Ecliptic coordinates are specified by providing ecliptic latitude and ecliptic longitude. Figure 3 illustrates the ecliptic coordinate system. In this picture K is the North Ecliptic Pole (NEP), ♈ is the first point of Aries, S is the location of a star, and K′ is the South Ecliptic Pole (SEP). Ecliptic latitude of the star is given by SA and the ecliptic longitude of the star is given by ♈A.
In ecliptic coordinate system, ecliptic latitude is determined by measuring the angular distance from ecliptic to the star along the great circle passing through the star and the North Ecliptic Pole. Ecliptic longitude is determined by measuring the angular distance along the ecliptic from the first point of Aries to the intersection of the ecliptic and the great circle passing through the star and the North Ecliptic Pole.
In the ecliptic coordinate system, the fundamental plane is the ecliptic and the zero point is first point of Aries, point ♈ in Figure 3.
First point of Aries (♈) shown in Figures 2 and 3 is the point of intersection of celestial equator and ecliptic. This point is constantly changing in the background of stars due to the phenomenon of precession. So unlike GPS on earth, where the longitudes are always measured from Greenwich, in ecliptic coordinate system the zero point of longitude is constantly changing. It is therefore necessary to specify the year for ecliptic coordinate system when talking about ecliptic coordinates. Currently year 2000 CE is used to specify the ecliptic coordinates and the ecliptic coordinates are denoted J2000.0. This system is more specifically called tropical ecliptic coordinate system. Ancient Indians used an ecliptic coordinate system in which the ecliptic longitude was measured from a fixed star. This system is called sidereal ecliptic coordinate system. In this system the coordinates of stars do not keep changing similar to GPS on earth. If the Indian astronomers were using sidereal ecliptic coordinate system, then they would not have needed to update the coordinates of the stars. As we saw from the quote in the beginning of this article, it is believed that Indian astronomers were using polar coordinates, which change with time. Since they were not updating the coordinates, they are being called incompetent. So what exactly are polar coordinates?

#### Given information

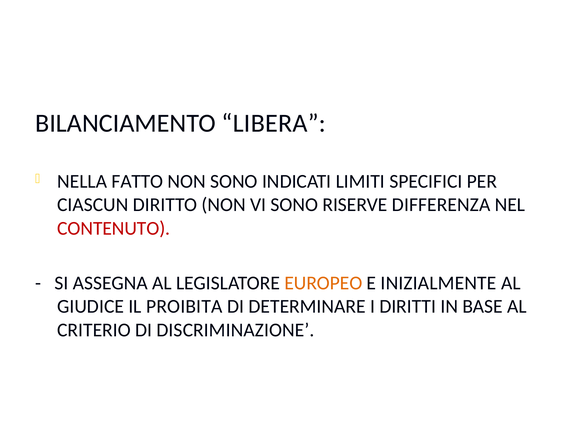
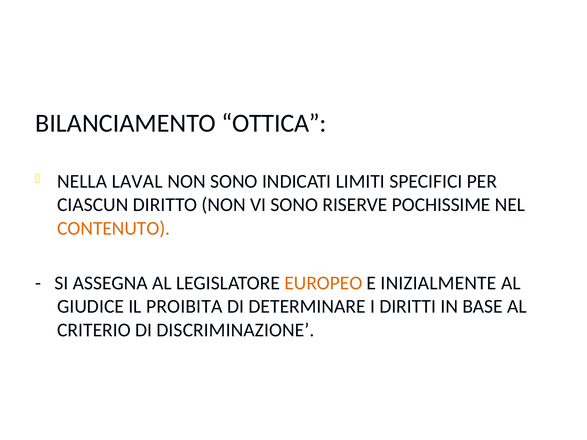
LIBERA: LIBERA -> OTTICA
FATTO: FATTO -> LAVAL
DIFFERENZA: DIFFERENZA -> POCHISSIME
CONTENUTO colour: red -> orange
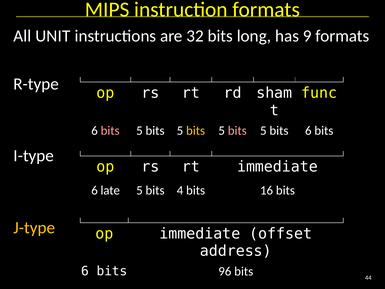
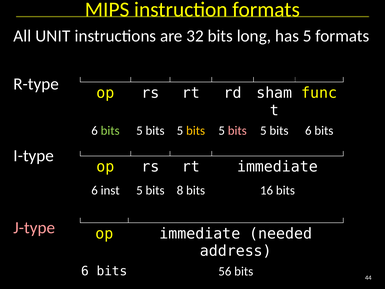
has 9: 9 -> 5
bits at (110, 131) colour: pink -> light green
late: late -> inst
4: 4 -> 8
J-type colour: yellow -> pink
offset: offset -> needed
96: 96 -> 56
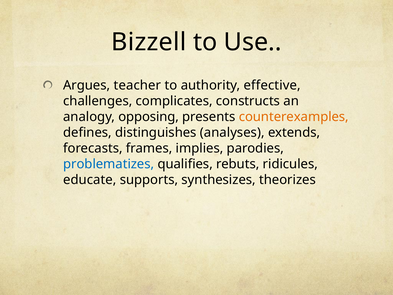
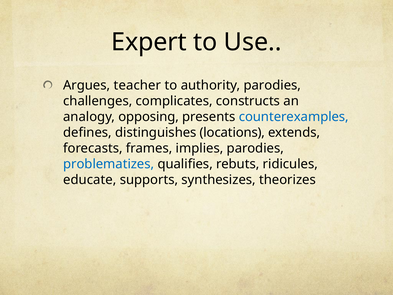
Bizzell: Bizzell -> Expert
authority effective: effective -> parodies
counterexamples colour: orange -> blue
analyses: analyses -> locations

#### Set problem
Pick up the passage on ecliptic coordinates, which comes before the material, and continue it from its final sentence.

#### Task result
4. Polar coordinates
Many Indian astronomy texts give the coordinates of stars, most prominent of them being Sūrya Siddhānta. It is currently accepted that the coordinates of yogatārās or junction stars given in Sūrya Siddhānta are polar longitudes and latitudes. The terms polar longitude and polar latitude were coined by Burgess in his translation of Sūrya Siddhānta [2], which uses the term Dhruvaka for longitude and Vikṣepa for latitude. Burgess has identified Dhruvaka and Vikṣepa as polar longitude and polar latitude respectively. The concept of polar coordinates of stars as illustrated by Burgess is shown in Figure 4. To determine the polar longitude and latitude of a star (S or S′), a segment of circle of declination (PSca or Pc′a′S) is drawn from North Celestial Pole (P) passing through the star up to the ecliptic. Polar latitude is the angular distance of the star (Sa or S′a′) from the ecliptic along the circle of declination. Polar longitude is the angular distance (La or La′) from reference point (L) on the ecliptic and the point of intersection of the ecliptic with the circle of declination passing through the star (a or a′).
A simpler illustration of polar coordinate system is shown in Figure 5. In this diagram, just like Figure 2, P is the North Celestial Pole (NCP), ♈ is the first point of Aries, S is the location of a star, and P′ is the South Celestial Pole (SCP). Just like Figure 3, K is the North Ecliptic Pole (NEP) and K′ is the South Ecliptic Pole (SEP). Polar latitude of the star is given by SA and the polar longitude of the star is given by ♈A.
It should be noted that this whole geometrical construction for determining polar longitude and latitude is very artificial. In every coordinate system, the latitude is measured respective to the corresponding pole. In the artificial construct of polar latitude, the angular distance is measured from the ecliptic along the great circle that does not pass through the pole of ecliptic (North Ecliptic Pole), but passes through North Celestial Pole instead. Burgess has justified this artificial construction by taking the meaning of Dhruvaka as pertaining to Dhruva or pole star, and therefore he has drawn great circle passing through North Celestial Pole. In accordance with Dhruvaka, Burgess has postulated that Vikṣepa means polar latitude. However, this method of determining coordinates is not described in any Indian astronomical text.
So is it possible that coordinates given by Indian astronomers are sidereal ecliptic coordinates but are being interpreted as polar coordinates? If this were so, won’t it be obvious to anybody with knowledge of astronomy? I decided to investigate this further during the winter break of 2017. I started by assuming that these coordinates are sidereal ecliptic coordinates and with this assumption I could see in those numbers what nobody has seen before.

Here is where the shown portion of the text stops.